I will be teaching Data Science again in the future. Using as guidance your reflection from the first part of the assignment, write a letter to future Data Science students detailing strategies that you found helped you to be successful in this class. These can be general strategies (“Be sure to always…”) or specific strategies (“In [X unit], keep in mind that…”). Don’t worry about whether or not these strategies work as well for everyone as they do for you; if you have information about different strategies that worked for others, feel free to include that. Especially useful are things you wish you’d known at the start of the semester.

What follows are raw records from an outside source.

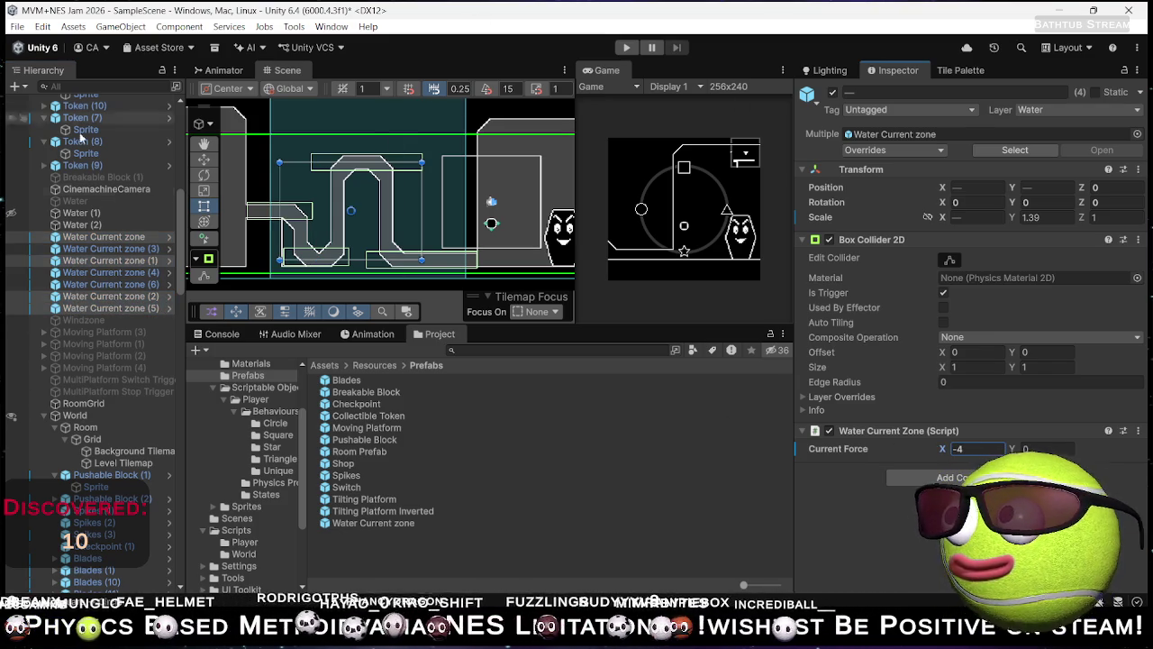
click(158, 284)
ctrl+click(157, 272)
ctrl+click(157, 236)
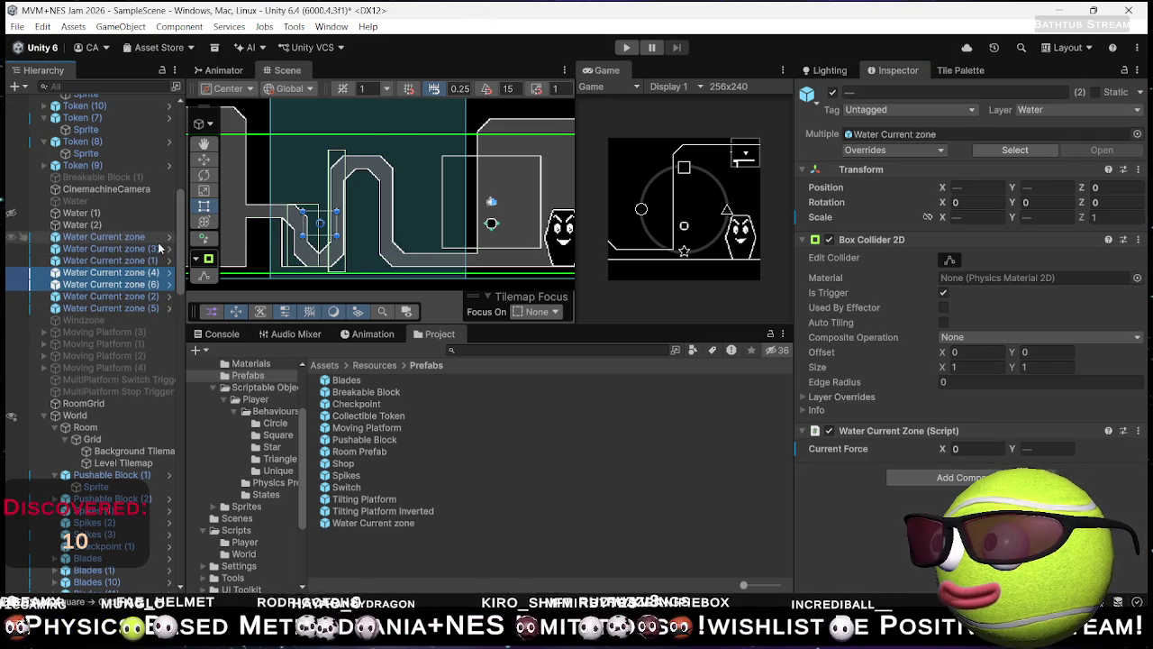
ctrl+click(158, 249)
ctrl+click(158, 236)
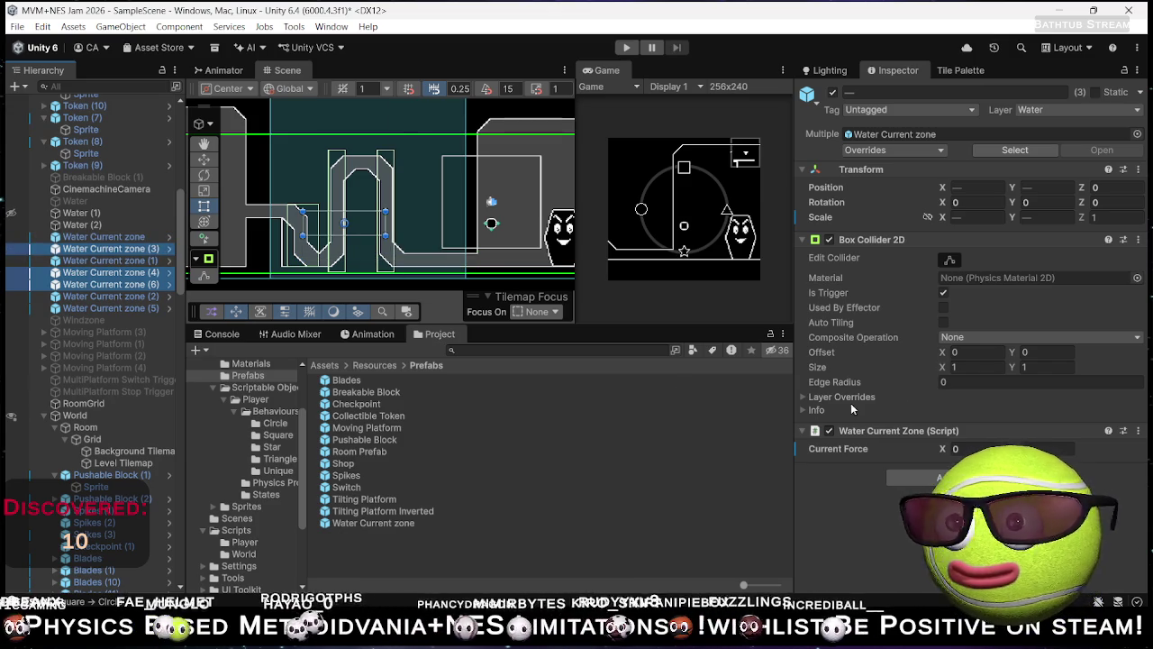
ctrl+click(153, 249)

Most, if not all, of these letters will be made available to future Data Science students, so please be as informative and thoughtful as possible! To protect your educational privacy, your letter will be anonymized before being shared with other students, and I would recommend you avoid referring to anything that could specifically identify you as the letter-writer (e.g., details of your final project). Please complete this assignment on your own.

There’s no length requirement; if you want a guideline, shoot for 300–500 words. Keep in mind that this is not the same as a course evaluation—though please fill out OMETs if you haven’t yet! The point of this letter is not to evaluate the class or my teaching, but to help future students succeed.

Submission

Write up your letter as letter_to_future_students_YOURNAME.md and DM it to me on Slack.